Work request: Show every line from the items below that contains the word "Белки".
Exercise input START
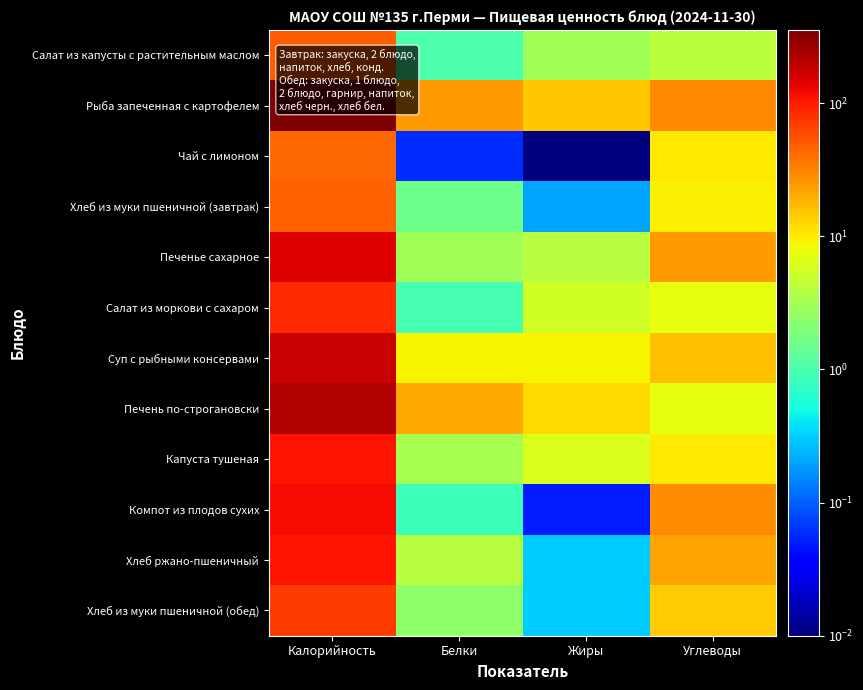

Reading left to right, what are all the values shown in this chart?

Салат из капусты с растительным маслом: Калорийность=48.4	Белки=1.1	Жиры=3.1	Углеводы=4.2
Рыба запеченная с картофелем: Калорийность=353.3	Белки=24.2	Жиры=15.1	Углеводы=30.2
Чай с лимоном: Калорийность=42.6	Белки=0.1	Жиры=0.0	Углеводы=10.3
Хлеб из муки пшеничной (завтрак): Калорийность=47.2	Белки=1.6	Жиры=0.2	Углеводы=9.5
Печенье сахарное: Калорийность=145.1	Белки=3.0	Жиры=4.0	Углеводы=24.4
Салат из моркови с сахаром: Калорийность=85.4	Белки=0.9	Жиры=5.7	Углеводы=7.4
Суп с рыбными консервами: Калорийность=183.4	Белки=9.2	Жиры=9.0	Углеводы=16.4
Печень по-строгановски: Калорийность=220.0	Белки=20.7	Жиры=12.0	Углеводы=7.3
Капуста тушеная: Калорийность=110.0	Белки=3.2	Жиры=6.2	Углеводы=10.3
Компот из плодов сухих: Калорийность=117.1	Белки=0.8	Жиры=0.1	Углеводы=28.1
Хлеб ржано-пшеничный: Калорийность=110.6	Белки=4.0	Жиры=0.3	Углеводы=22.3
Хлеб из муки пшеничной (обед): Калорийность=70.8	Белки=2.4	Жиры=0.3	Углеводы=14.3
Exercise input END
Exercise input START
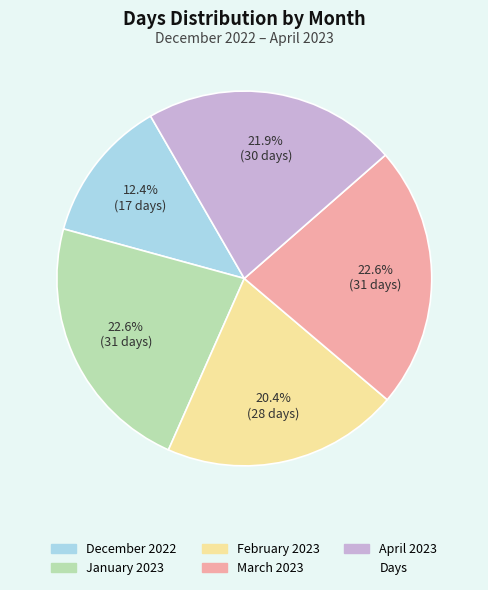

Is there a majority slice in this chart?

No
Exercise input END
Expected answer:
Салат из капусты с растительным маслом: Калорийность=48.4	Белки=1.1	Жиры=3.1	Углеводы=4.2
Рыба запеченная с картофелем: Калорийность=353.3	Белки=24.2	Жиры=15.1	Углеводы=30.2
Чай с лимоном: Калорийность=42.6	Белки=0.1	Жиры=0.0	Углеводы=10.3
Хлеб из муки пшеничной (завтрак): Калорийность=47.2	Белки=1.6	Жиры=0.2	Углеводы=9.5
Печенье сахарное: Калорийность=145.1	Белки=3.0	Жиры=4.0	Углеводы=24.4
Салат из моркови с сахаром: Калорийность=85.4	Белки=0.9	Жиры=5.7	Углеводы=7.4
Суп с рыбными консервами: Калорийность=183.4	Белки=9.2	Жиры=9.0	Углеводы=16.4
Печень по-строгановски: Калорийность=220.0	Белки=20.7	Жиры=12.0	Углеводы=7.3
Капуста тушеная: Калорийность=110.0	Белки=3.2	Жиры=6.2	Углеводы=10.3
Компот из плодов сухих: Калорийность=117.1	Белки=0.8	Жиры=0.1	Углеводы=28.1
Хлеб ржано-пшеничный: Калорийность=110.6	Белки=4.0	Жиры=0.3	Углеводы=22.3
Хлеб из муки пшеничной (обед): Калорийность=70.8	Белки=2.4	Жиры=0.3	Углеводы=14.3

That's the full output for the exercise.